The way the DGP works is relatively straightforward. First, a governing party for the DGP makes a proposal to change a parameter. Afterward, all the governing parties for the DGP can vote on the proposal, and if it receives enough approval votes, then the parameter change proposal becomes active. The proposal data is then placed in a standardized format and a particular storage space so that the blockchain software can easily access it without needing to execute the DGP contract directly.

Obviously, the DGP is also a suitable method for the storage and update of the authorized block miners in PoA. The miners, actually a list of public keys, can be initialized by a config file and then updated by the DGP. But here we should make a little modification to the DGP so that the update process can be more secure.

The new miner list activated by the DGP should take effect a few blocks later, when the activation is verified and signed by n/2+1 miners of the previous list.

Here, n is the length of the previous list and n/2 represents a integer division. This mechanism ensures that the update process takes effect when it becomes a permanent record in the blockchain. Otherwise, if the update process can be denied by another fork, it is possible for those previous miners to work on that fork and even cause a hard fork afterwards.

Block Reward

Different from the coinstake in PoS, block miners of PoA are rewarded in the coinbase for simplicity. The contract refund, which is generated by the contract execution in Qtum, should be added to the coinbase as well. Therefore, the coinbase in PoA contains one or more outputs. The first one is paid to the block miner and its amount equals to the sum of transaction fees and block subsidy, while others are contract refund outputs.

Customizable Settings

We will try to make most parameters configurable in the Enterprise version. So that the system can be easily applied to various usage scenarios. Some customizable settings are listed as follows:

1. The genesis block: block_time, coinbase.
2. Network parameters: pchMessageStart, seeds.
3. Parameters for the PoA consensus algorithm: interval, timeout.
4. Block reward parameters: initial value, nSubsidyHalvingInterval

Applications

The best way to describe the value of QtumX is to take a look at its applications. Here we will show 3 usage scenarios of QtumX. More applications need to be discovered in the future when we actually use it.

Token-based Applications

As a blockchain system, one basic application is the token. With QtumX, you can easily build a system for the storage and exchange of tokens. Here the term "token" can be:

1. Gold coins in internet games
2. Gift card distributed by supermarkets
3. Air miles got from airlines

These usage scenarios demand several features, like high TPS, fast confirmation and thin client. All these features are supported in QtumX.

Smart-contract-based Applications

Smart contract based applications are also worth expecting. You can transform written contracts or rules into smart contracts of QtumX. By this way, the contract will be transparent, unmodifiable and easy to verify. Using a consortium blockchain to deploy smart contracts has several advantages. The most important one is that the developer only need to run some miner nodes for the blockchain, rather than consume public blockchain tokens which are really expensive.

Here are some smart contract based applications:

1. Prediction markets
2. Insurance, like car insurance and property insurance
3. Sales and lease of real estate
4. Games

Digital Identity

Digital identity means recording some important information in blockchain so that it can be verified and tracked by the public. Using a consortium blockchain to do this can also save money when compared to a public blockchain. Usage scenarios can be:

1. Supply chain management: track products from the producer to the retailer
2. Education records: record education experience or online courses experience
3. Luxury: record information of luxury for public verification

References

[1] Driscoll, Kevin; Hall, Brendan; Sivencrona, Håkan; Zumsteg, Phil. "Byzantine Fault Tolerance, from Theory to Reality".

[2] qtum.org. "Qtum's Decentralized Governance Protocol".

━━━

Work instructions →
(a) According to the QtumX article, where are block miners of PoA rewarded?
(b) Rewrite the passage of the QtumX article from "We will try" to "2. Network parameters: pchMessageStart, seeds.", putting "adjustable" in place of "configurable".
These entries come from a different source than the QtumX article.

[Stored entries]
━━━

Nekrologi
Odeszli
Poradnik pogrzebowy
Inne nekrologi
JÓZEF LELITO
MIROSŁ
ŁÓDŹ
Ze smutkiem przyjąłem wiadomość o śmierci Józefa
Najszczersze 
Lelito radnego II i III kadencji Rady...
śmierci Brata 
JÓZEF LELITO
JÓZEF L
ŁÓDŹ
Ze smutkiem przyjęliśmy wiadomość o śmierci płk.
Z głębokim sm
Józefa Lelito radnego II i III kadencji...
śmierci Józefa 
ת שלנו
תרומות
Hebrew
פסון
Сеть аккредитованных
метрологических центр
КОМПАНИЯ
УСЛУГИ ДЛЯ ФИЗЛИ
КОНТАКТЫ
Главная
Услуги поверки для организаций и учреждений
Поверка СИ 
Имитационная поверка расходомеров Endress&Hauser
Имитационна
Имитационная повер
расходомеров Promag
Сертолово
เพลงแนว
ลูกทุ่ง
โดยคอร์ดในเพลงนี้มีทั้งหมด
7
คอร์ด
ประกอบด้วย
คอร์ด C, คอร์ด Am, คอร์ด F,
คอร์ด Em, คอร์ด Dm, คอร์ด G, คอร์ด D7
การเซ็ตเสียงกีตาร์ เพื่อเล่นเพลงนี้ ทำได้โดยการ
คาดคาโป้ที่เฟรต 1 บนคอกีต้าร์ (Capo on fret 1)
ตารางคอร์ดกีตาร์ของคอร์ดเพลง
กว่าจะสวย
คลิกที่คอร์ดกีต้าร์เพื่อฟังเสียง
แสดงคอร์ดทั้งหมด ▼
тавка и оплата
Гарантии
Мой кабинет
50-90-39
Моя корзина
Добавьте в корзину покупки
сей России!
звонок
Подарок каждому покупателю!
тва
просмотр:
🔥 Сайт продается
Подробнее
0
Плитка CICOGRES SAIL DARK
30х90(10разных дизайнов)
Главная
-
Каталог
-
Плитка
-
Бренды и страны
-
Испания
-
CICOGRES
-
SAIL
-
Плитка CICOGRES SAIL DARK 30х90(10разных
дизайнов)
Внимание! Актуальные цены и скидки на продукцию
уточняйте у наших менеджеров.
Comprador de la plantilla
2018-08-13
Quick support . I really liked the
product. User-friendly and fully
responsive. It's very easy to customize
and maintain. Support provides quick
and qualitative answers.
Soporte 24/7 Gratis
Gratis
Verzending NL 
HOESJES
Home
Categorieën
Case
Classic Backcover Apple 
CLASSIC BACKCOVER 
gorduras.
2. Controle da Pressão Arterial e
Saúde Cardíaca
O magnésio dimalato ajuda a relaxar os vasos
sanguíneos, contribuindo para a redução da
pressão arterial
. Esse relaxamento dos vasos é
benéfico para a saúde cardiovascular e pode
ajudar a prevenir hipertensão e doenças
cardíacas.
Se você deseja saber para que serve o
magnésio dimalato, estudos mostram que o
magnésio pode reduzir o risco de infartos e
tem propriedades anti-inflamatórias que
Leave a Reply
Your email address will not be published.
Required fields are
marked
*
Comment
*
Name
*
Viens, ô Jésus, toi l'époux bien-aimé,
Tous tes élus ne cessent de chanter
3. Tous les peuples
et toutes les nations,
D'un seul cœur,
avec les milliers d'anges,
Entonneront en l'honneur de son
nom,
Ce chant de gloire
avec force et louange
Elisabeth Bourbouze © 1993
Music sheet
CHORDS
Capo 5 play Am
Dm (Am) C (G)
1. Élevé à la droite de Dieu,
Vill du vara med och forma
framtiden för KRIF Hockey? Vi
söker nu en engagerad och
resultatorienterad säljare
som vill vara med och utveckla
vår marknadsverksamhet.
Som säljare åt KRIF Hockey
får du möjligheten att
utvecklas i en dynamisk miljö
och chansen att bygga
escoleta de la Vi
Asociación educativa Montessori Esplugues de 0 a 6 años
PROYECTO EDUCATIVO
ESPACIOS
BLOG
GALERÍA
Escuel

━━━

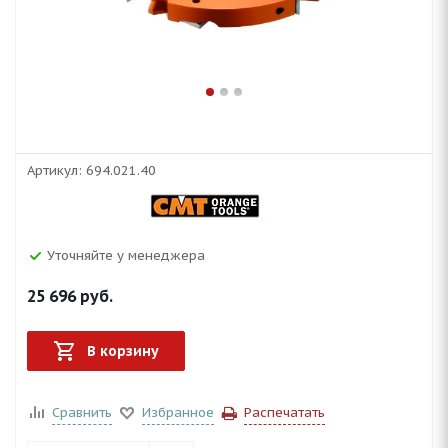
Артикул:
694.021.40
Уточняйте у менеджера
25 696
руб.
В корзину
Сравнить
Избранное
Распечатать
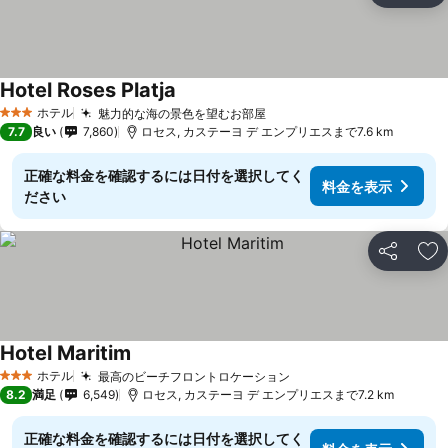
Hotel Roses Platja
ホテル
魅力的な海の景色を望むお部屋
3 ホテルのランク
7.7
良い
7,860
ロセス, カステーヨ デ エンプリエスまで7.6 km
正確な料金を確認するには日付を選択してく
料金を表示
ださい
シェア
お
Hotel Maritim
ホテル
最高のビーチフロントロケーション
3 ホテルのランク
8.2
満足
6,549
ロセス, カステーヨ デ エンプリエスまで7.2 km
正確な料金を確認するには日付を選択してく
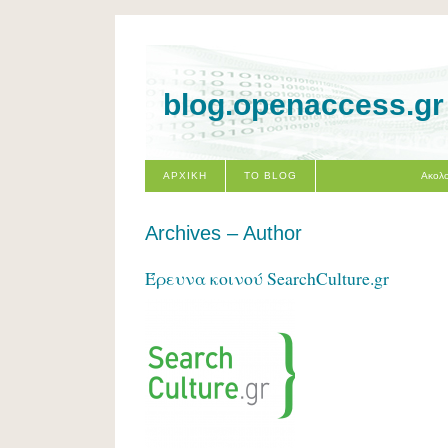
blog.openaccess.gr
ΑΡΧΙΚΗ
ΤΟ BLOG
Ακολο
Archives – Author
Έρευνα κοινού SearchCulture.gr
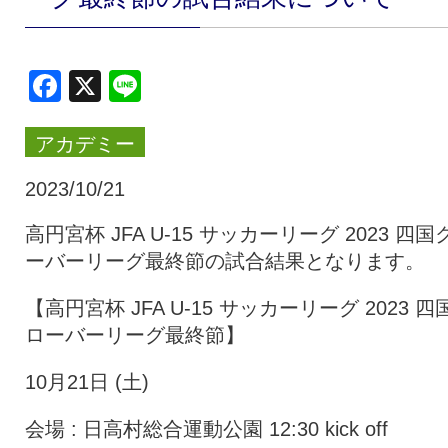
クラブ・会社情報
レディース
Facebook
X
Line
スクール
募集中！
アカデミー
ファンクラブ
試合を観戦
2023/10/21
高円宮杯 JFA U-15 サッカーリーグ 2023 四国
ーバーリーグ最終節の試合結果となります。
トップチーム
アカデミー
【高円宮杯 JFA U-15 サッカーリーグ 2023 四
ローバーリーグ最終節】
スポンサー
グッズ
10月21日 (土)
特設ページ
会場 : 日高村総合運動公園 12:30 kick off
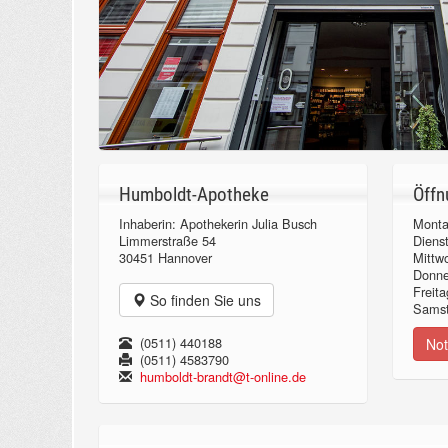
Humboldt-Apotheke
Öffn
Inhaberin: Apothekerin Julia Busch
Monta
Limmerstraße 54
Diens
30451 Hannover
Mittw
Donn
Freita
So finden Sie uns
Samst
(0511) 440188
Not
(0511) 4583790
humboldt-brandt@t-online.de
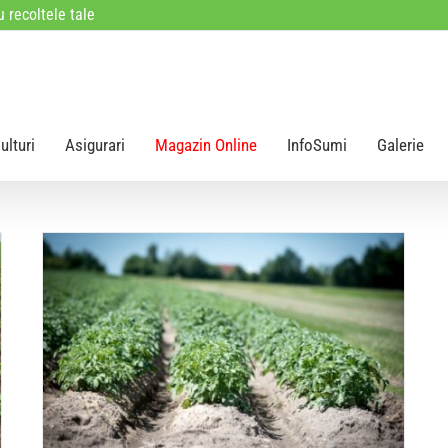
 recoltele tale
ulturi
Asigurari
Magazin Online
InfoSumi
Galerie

━━━

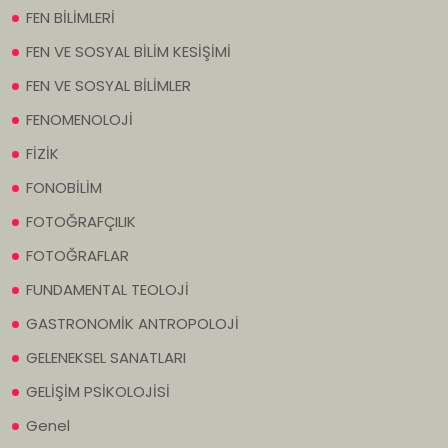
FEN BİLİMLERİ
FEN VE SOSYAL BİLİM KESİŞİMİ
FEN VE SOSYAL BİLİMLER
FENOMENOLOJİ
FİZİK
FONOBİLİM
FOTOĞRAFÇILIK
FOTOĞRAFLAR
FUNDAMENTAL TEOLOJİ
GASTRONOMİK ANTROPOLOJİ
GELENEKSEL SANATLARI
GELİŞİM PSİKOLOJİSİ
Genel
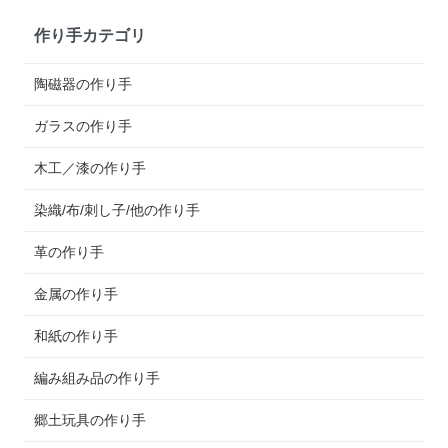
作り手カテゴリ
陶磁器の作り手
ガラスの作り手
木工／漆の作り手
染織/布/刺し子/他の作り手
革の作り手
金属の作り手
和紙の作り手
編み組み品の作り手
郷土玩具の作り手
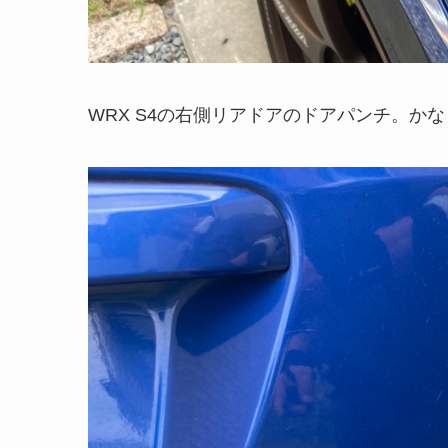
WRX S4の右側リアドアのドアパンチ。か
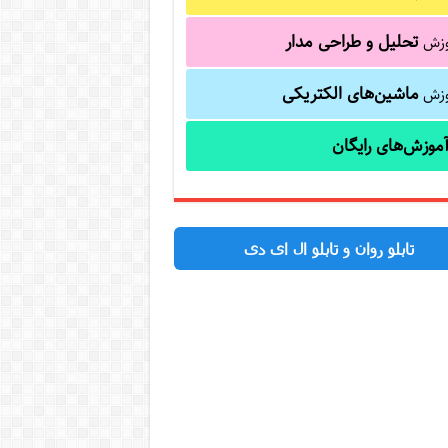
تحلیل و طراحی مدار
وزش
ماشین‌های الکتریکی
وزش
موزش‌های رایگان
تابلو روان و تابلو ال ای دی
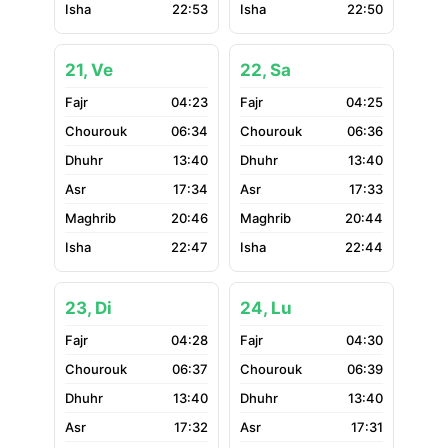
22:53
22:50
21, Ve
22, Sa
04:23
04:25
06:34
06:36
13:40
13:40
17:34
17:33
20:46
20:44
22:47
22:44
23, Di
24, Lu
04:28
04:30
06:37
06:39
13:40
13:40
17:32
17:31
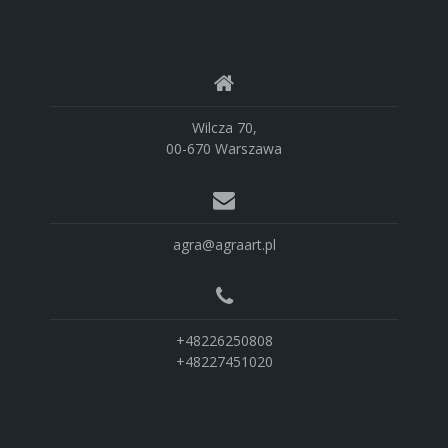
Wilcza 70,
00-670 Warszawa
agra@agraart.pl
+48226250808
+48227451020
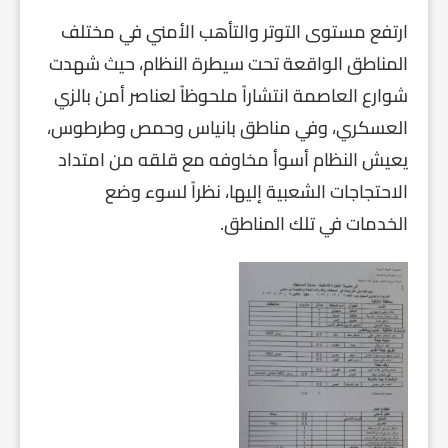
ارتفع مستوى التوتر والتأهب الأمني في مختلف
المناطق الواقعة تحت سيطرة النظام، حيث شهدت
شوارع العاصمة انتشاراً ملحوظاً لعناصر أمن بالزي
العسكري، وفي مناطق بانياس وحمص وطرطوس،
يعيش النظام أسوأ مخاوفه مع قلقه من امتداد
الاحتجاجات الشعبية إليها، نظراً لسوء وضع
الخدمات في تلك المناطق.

━━━

Expected responses →
(a) In the coinbase.

(b)
We will try to make most parameters adjustable in the Enterprise version. So that the system can be easily applied to various usage scenarios. Some customizable settings are listed as follows:

1. The genesis block: block_time, coinbase.
2. Network parameters: pchMessageStart, seeds.